• [Aim of the exercise] All of the entries below should be printed exactly; the pictures are to be left out.

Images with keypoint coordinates
·····
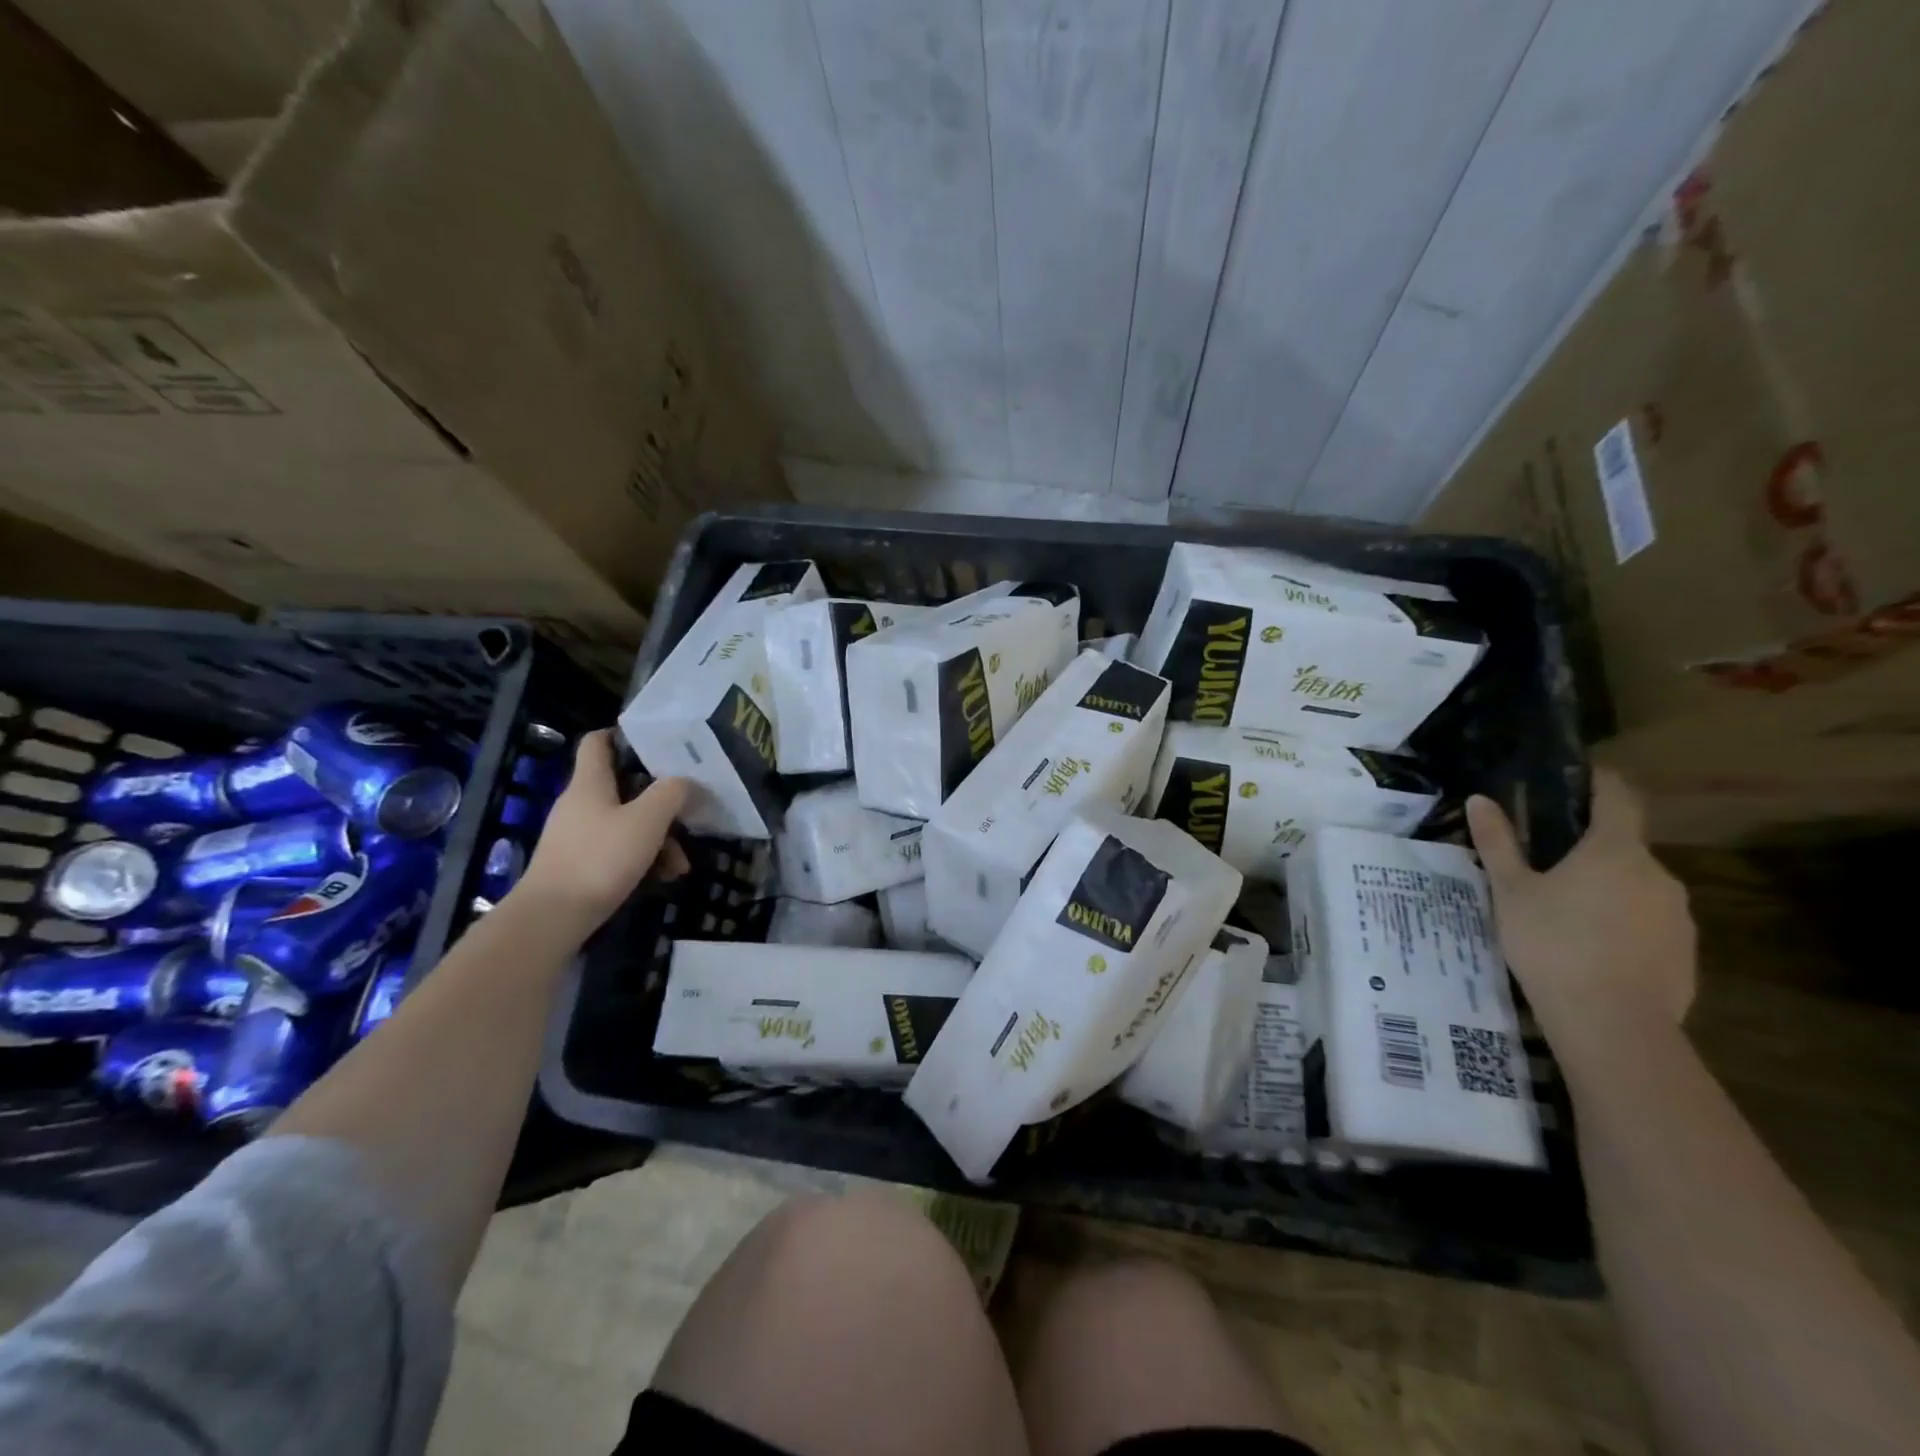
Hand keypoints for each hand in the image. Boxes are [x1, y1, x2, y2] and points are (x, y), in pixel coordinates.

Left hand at [517, 730, 689, 935]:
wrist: (552, 918)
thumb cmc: (600, 859)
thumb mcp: (647, 821)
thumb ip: (671, 793)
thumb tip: (685, 780)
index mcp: (590, 783)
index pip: (598, 741)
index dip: (625, 735)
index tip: (658, 743)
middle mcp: (580, 803)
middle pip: (624, 787)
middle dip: (660, 801)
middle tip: (687, 813)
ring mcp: (578, 835)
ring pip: (626, 823)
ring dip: (658, 838)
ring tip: (680, 865)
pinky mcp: (579, 863)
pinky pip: (618, 849)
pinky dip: (642, 858)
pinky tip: (663, 878)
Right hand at [1467, 767, 1695, 1036]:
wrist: (1612, 1023)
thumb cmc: (1552, 943)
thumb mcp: (1511, 891)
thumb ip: (1498, 844)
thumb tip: (1481, 799)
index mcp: (1615, 850)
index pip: (1619, 798)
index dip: (1601, 782)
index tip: (1580, 777)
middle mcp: (1657, 874)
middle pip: (1625, 847)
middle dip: (1591, 850)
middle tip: (1548, 866)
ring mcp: (1678, 916)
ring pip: (1637, 888)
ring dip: (1607, 890)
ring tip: (1565, 914)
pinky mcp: (1686, 953)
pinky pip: (1649, 924)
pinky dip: (1623, 925)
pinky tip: (1591, 949)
·····
• [Reply]
Hand keypoints for each hand in the image. Boxes are [x1, y1, x2, y2] and points are (x, y), in pixel coordinates.

Left hand at [517, 730, 689, 935]:
wrist: (552, 918)
thumb cmc: (600, 859)
thumb mcp: (647, 821)
thumb ip: (671, 793)
thumb tip: (685, 780)
index mcp: (590, 783)
index pip: (598, 741)
index dip: (625, 735)
index tip: (658, 743)
middle mcp: (580, 803)
middle pip: (624, 787)
middle dip: (660, 801)
middle tip: (687, 813)
ring mcp: (578, 835)
ring pip: (626, 823)
ring dip: (658, 838)
ring tip: (680, 865)
pinky mcp: (579, 863)
pinky pip: (618, 849)
pinky dip: (642, 858)
pinky tip: (663, 878)
Right hand at [1467, 767, 1695, 1036]:
wrist: (1612, 1023)
thumb cmc: (1552, 943)
thumb mcp: (1511, 891)
thumb ip: (1498, 844)
thumb tip: (1481, 799)
index mcp: (1615, 850)
index pip: (1619, 798)
index dip: (1601, 782)
index tip: (1580, 777)
middle mcp: (1657, 874)
middle pip: (1625, 847)
middle dip: (1591, 850)
middle tip: (1548, 866)
ring mcp: (1678, 916)
ring pip: (1637, 888)
ring dip: (1607, 890)
ring tip: (1565, 914)
pinky mcp: (1686, 953)
pinky pip: (1649, 924)
pinky dip: (1623, 925)
pinky tip: (1591, 949)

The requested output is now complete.